William era preparato a sentire la mia storia e teneva una penna e un notebook, ma non scriveva. Continuava a guardarmi e stavolta non guardai da un'altra parte. Avevo bisogno che vedesse che stavo dicendo la verità.

"L'hai vista uccidere qualcuno, Stash?" chiese, senza mostrare nessuna emozione in viso.

"Sì." Deglutì, sapendo che avrei raccontato tutta la storia. Alex era l'unica altra persona a cui l'avevo detto. E questo dopo che era successo...non ne avevo più parlato da quel giorno...ma non era mai uscito fuori dalla mia testa.

"Non sono sicuro di sapere perché lo abbia fatto." iniziai, "Forse ha visto qualcosa che non doveva vedere, o era stato ordinato a lei da uno dei suoi familiari per sbarazzarsene...non so perché. Ma posso dirti quello che ho visto."

William annuì e scrisse qualcosa ma credo fosse pronto per sentire il resto.

"È successo subito dopo che iniziai ad appartenere a Carmen. Dopo tutto il rituale con il sangue..." dissi, cercando di ritornare indietro a quella notte così da non dimenticare nessun dettaglio...mentre la raccontavo ad alta voce.

Non potevo ancora essere libero di girare per il club a quel punto.  Parlavo troppo, litigavo con lei a volte, volevo la libertà di vedere mia figlia quando volevo, e la tomba di Tanya, ma non mi era permesso.

Non cercai mai di scappare, ma ero ancora in allenamento. Ero seduto nel sotterraneo sotto il Fire, nella mia gabbia, la stessa gabbia in cui avrei dovuto lavorare come vampiro qualche volta.

Nudo, come al solito, non ero ferito o avevo cicatrici quella sera, avevo solo fame. Stavo aspettando Carmen, sperando che mi portasse qualcosa da mangiare. Quel giorno avevo imparato tutte le posizioni, quali erano i comandi che mi avrebbe dato per fare quelle  posizioni, e come parlarle con il giusto tono di rispetto...e come trattenermi dal parlare o addirittura urlare per il dolore fino a quando non mi fosse stato dato il permesso.

Mentalmente, ero disidratato e non avevo mangiato tutto il giorno. Aveva detto che non me lo meritavo ancora. Ero stato da solo nella stanza per circa due ore quando la sentii tornare indietro.

Ma non era da sola. Sentii i piagnucolii di un uomo, li sentivo prima ancora di poterli vedere, ma la voce era terrorizzata e molto stressata.

Carmen stava trascinando un ragazzo, avrà avuto circa 18 o 19 anni.

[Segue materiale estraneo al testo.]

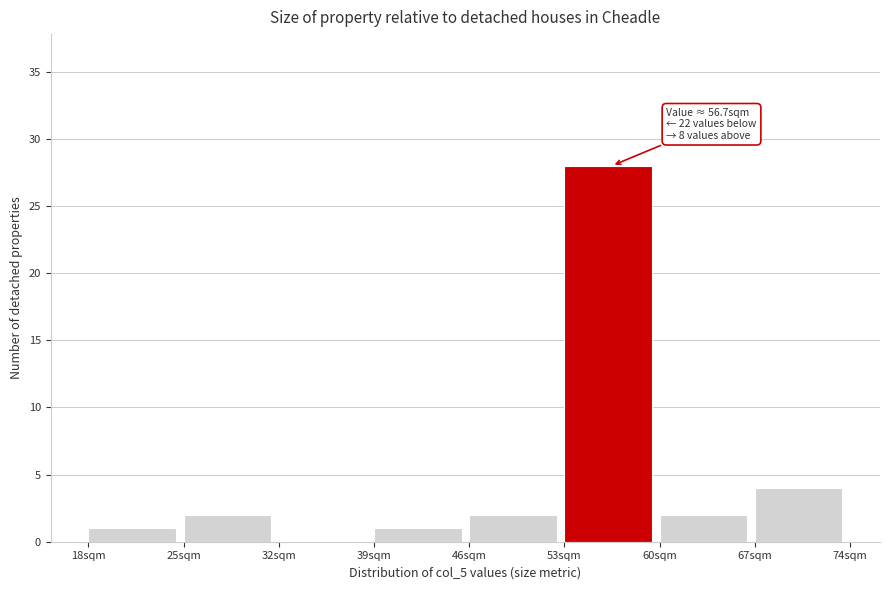

Which range on the x-axis has the tallest bar?

53 to 60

Aveva i capelli biondi e la pelle abbronzata, sembrava il tipico californiano. Era nudo e aveva un collare attorno al collo, e i suoi polsi erano legati dietro di lui. Veniva in ginocchio, mezzo strattonato da lei.

Non sembrava ferito o che stesse sanguinando da qualche parte, ma qualcosa lo faceva tremare e singhiozzare.

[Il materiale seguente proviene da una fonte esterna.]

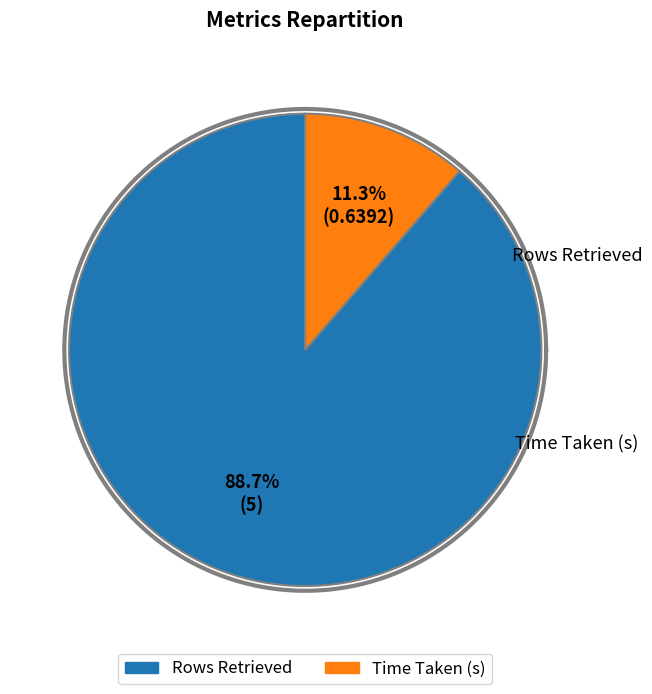

What percentage is the Rows Retrieved slice, to the nearest percent?

89%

Per un momento orribile, avevo paura mi facesse fare qualcosa con il ragazzo come scoparlo...o il contrario, contro entrambi i nostri voleri...odio pensare che quello fu il mio primo pensiero per me stesso, ma non ero abituato al dolore all'inizio, ancora non avevo la visuale che dovevo esibirmi per uomini. Non ero completamente rotto a quel punto. Ma stava per cambiare.

Stavo quasi per parlare, ma mi ricordai le mie ore di allenamento quel giorno e non parlai fino a quando non mi era permesso.

'Inginocchiati.' mi comandò Carmen dato che ero seduto nella gabbia.

Mi alzai senza proferire parola e mi inginocchiai, facendo in modo che fossi dritto e misi le mani dietro la schiena come mi aveva insegnato, tenni la testa alta e gli occhi verso il basso.